Manchester By The Sea : Un mélodrame familial délicat sur fond d’Amérique déclassée

A l’heure des bilans et autres tops de fin d’année, quelques films à la sortie tardive laissent à penser que les jeux sont loin d’être faits. Manchester By The Sea, mélodrame délicat porté par un Casey Affleck fascinant de désespoir, pourrait bien faire partie de ceux-là.

À la mort de son frère ainé, Lee Chandler (Casey Affleck), un concierge taiseux et volontiers bagarreur, est contraint de revenir s’installer dans la ville côtière de Manchester, Massachusetts dans laquelle il a grandi puis vécu. Un testament consciencieusement rédigé lui confère en effet la tutelle de Patrick (Lucas Hedges), son neveu de 16 ans, ainsi que la gestion des biens qui lui reviennent, l’investissant d’un rôle qu’il n’a vraisemblablement pas la force de jouer.

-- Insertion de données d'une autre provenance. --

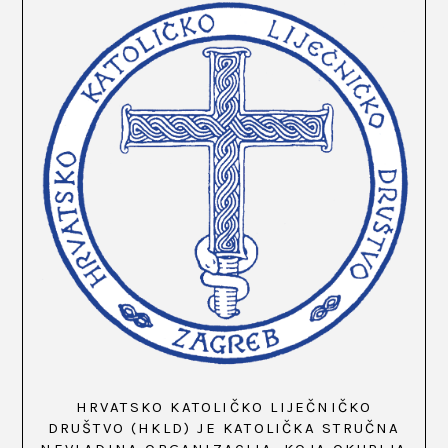
HRVATSKO KATOLIČKO LIJEČNIČKO
DRUŠTVO (HKLD) JE KATOLIČKA STRUČNA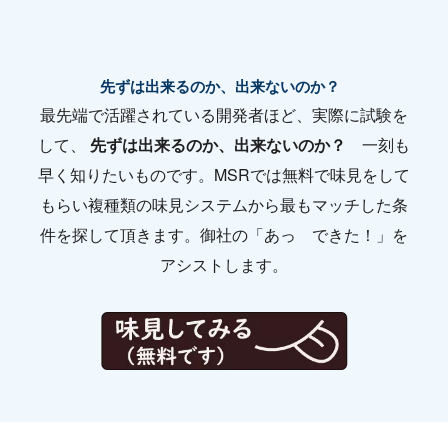
先ずは出来るのか、出来ないのか？
最先端で活躍されている開発者ほど、実際に試験を
して、
先ずは出来るのか、出来ないのか？
一刻も
早く知りたいものです。MSRでは無料で味見をして
もらい複種類の味見システムから最もマッチした条
件を探して頂きます。御社の「あっ できた！」を
アシストします。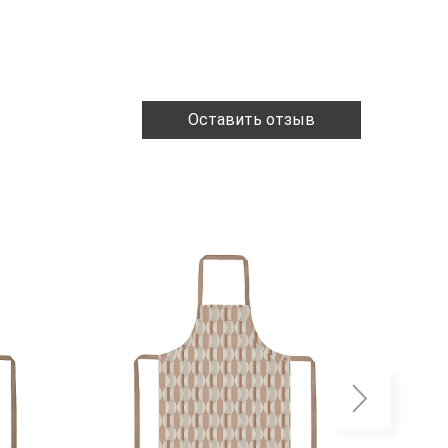
Оставить отзыв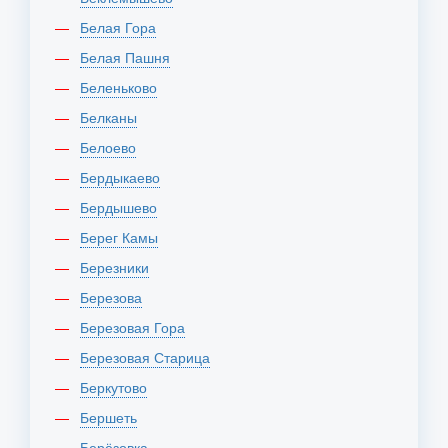
Белая Гора
Белая Пашня
Беленьково
Белканы
Белоево
Бердыкаево
Бердышево
Берег Камы
Березники
Березова
Березовая Гора
Березовая Старица
Беркутово
Бершеть
Берёзовка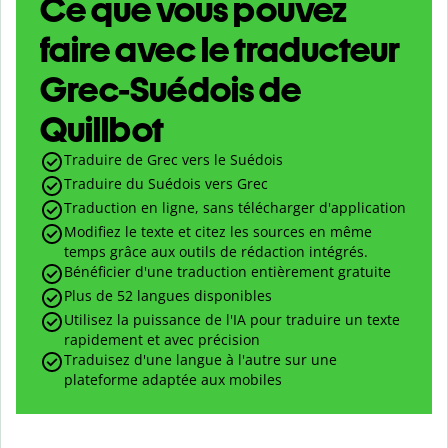
Ce que vous pouvez
faire avec le traducteur
Grec-Suédois de
Quillbot
Traduire de Grec vers le Suédois
Traduire du Suédois vers Grec
Traduction en ligne, sans télécharger d'application
Modifiez le texte et citez les sources en même
temps grâce aux outils de rédaction intégrés.
Bénéficier d'une traduction entièrement gratuite
Plus de 52 langues disponibles
Utilisez la puissance de l'IA pour traduire un texte
rapidement et avec précision
Traduisez d'une langue à l'autre sur une
plateforme adaptée aux mobiles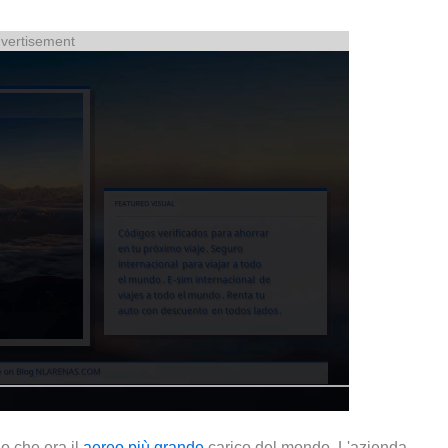
vertisement
lo che era il
aereo più grande
carico del mondo, L'azienda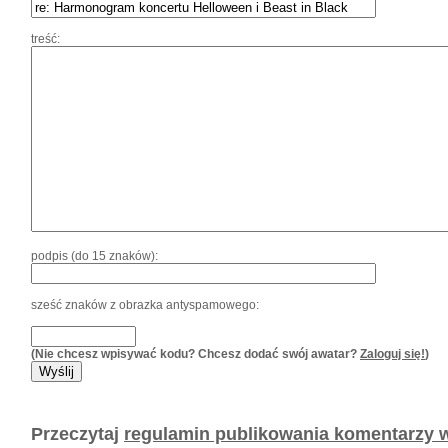
treść:
podpis (do 15 znaków):
sześć znaków z obrazka antyspamowego:
(Nie chcesz wpisywać kodu? Chcesz dodać swój awatar?
Zaloguj się!
)
Przeczytaj
regulamin publikowania komentarzy w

À partir de ce fil narratif simple, le film va s’employer à construire patiemment une épaisseur dramatique et psychologique autant du point de vue du récit que des caractères, ou du portrait social qu’il semble esquisser en creux. « Patiemment » oui, car Manchester By The Sea prend son temps. Le temps de regarder ses personnages, de saisir et de voir évoluer les liens qu’ils entretiennent, d’entendre les mots qui se disent, s’affrontent ou peinent à sortir. Ce pari de la durée, Kenneth Lonergan, réalisateur et scénariste, le fait sans ostentation, sans artificialité ni posture, et jamais au détriment de la fluidité et de l’« énergie » que ses ambitions d’amplitude requièrent (notamment lorsqu’il s’agit de suivre Patrick ou de faire intervenir d’autres personnages secondaires).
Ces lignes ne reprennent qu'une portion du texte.